The proposed control technique with singular perturbation modelling method is validated on a TLFM. The parameters of the manipulator are given in Table 1. All the simulations are solved using ode-45 solver in MATLAB-14a simulation environment with fixed step size of 0.001. The desired trajectories for both the joints are considered as:

$$\begin{aligned} \theta _{1d}=\frac{\pi }{4}-\frac{7}{6}e^{-\frac{3}{2}t}+\frac{7}{19}e^{-2t} \end{aligned}$$
(42)
$$\begin{aligned} \theta _{2d}=\frac{\pi }{6}-\frac{7}{5}e^{-\frac{3}{2}t}+\frac{7}{11}e^{-2t} \end{aligned}$$
(43)
Table 1. The parameters of the physical system of TLFM.

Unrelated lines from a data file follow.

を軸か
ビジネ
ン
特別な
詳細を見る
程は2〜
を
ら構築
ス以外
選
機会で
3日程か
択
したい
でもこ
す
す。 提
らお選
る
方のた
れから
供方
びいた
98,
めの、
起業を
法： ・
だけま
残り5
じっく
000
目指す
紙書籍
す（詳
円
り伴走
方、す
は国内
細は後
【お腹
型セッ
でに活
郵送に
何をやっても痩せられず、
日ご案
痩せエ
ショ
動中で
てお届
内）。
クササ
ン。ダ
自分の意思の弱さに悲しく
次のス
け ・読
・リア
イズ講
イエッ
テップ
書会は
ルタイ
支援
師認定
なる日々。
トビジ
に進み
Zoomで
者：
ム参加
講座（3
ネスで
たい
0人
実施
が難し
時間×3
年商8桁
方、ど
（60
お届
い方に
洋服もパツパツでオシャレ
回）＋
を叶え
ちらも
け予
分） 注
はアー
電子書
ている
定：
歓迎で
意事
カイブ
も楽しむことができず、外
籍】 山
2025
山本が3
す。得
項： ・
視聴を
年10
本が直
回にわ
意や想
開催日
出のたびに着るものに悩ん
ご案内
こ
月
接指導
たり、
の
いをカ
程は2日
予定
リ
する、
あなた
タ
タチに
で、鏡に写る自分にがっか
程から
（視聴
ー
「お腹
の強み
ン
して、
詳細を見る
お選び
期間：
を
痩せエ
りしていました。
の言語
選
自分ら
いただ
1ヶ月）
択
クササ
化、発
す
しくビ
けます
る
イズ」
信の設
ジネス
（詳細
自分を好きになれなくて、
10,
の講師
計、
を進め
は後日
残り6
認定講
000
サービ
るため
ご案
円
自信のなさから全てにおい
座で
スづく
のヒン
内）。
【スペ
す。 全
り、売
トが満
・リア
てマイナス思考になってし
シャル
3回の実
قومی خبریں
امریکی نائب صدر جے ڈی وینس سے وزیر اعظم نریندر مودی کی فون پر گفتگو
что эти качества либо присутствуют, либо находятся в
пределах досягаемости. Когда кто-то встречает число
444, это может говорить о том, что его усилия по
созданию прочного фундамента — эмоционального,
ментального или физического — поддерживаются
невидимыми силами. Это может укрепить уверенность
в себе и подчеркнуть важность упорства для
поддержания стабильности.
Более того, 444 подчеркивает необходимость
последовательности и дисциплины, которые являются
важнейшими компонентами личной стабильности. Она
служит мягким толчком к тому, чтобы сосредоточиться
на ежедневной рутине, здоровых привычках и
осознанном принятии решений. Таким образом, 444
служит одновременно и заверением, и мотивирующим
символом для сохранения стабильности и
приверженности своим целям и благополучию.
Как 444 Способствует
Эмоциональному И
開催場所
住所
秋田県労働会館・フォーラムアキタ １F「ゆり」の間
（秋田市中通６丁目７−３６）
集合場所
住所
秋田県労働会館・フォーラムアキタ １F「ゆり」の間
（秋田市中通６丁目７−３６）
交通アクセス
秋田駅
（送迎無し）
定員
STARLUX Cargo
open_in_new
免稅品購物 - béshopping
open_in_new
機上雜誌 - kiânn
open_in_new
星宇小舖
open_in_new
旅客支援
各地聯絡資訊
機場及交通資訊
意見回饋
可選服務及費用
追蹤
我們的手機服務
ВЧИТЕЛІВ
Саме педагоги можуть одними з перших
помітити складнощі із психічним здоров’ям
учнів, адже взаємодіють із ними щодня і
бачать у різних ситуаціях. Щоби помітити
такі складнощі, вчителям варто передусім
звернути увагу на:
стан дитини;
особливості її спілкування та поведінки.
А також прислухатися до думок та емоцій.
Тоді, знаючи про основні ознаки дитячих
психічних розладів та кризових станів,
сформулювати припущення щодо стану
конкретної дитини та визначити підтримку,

The initial conditions for simulating the manipulator dynamics are given as \(q=(0.05,0,0,0,0,0,0,0)^{T}\). The external disturbance d(t) added to the manipulator is \(d(t)=[0.1 sin(\pi q)~sin(\pi \dot{q})]^{T}\). The value of different constants obtained from the LMI is given below:

$$\begin{aligned} \lambda =\left( \begin{array}{cc} 11.8095 &{} 0 \\ 0 &{} 11.8095 \\ \end{array} \right) \end{aligned}$$
$$\begin{aligned} k=\left( \begin{array}{cccccccc} -0.164 &{} 14.081 &{} 30.513 &{} 49.255 &{} 3.045 &{} -0.405 &{} 0.222 &{} -4.960 \\ 0.166 &{} -2.133 &{} -4.816 &{} -10.295 &{} -0.505 &{} -0.565 &{} -0.277 &{} 0.713 \\ \end{array} \right) \end{aligned}$$

The other constants used for simulating SMC of the slow subsystem are \(\rho _{1}=10\), \(\rho _{2}=10\). These parameter values are chosen by trial and error to maintain a good tracking performance and low control input. Figure 2 shows the joint trajectory tracking of links. It is seen that manipulator track the desired trajectories properly within a small time of \(2\,s\) for both the links. The obtained two modes of each link are shown in Fig. 3. The tip deflection in Fig. 4 is the combination of the modes with its mode shapes. It is seen in Fig. 4 that the tip deflection of the first link and the second link is suppressed within 0.05mm and 0.005mm, respectively. The proposed sliding surfaces for the slow subsystem are shown in Fig. 5. Figures 6 and 7 show the proposed control inputs for the slow subsystem dynamics and fast subsystem dynamics, respectively. The composite control inputs which is the combination of slow and fast subsystems control inputs are shown in Fig. 8. It is apparent from the Fig. 8 that the maximum torque requirement for the first link and second link are in bound of \([-35,10]\)Nm and \([-15,1]\)Nm, respectively.

6 Conclusions

The dynamics of a TLFM is obtained using assumed modes method and separated into slow and fast subsystems describing the rigid and flexible dynamics using singular perturbation technique in this chapter. A composite control for tracking the desired trajectories and tip deflection suppression is proposed for a two-link flexible manipulator. A linear matrix inequality based sliding mode control is designed for tracking the control problem of slow subsystem in order to remove the uncertainties due to nonlinear structure. In addition, a linear matrix inequality based state feedback control is designed for regulating the control problem of fast subsystem. The effectiveness of the proposed control technique is validated in simulation environment in the presence of an external disturbance. Simulation results reflect that the objectives of the chapter are successfully achieved.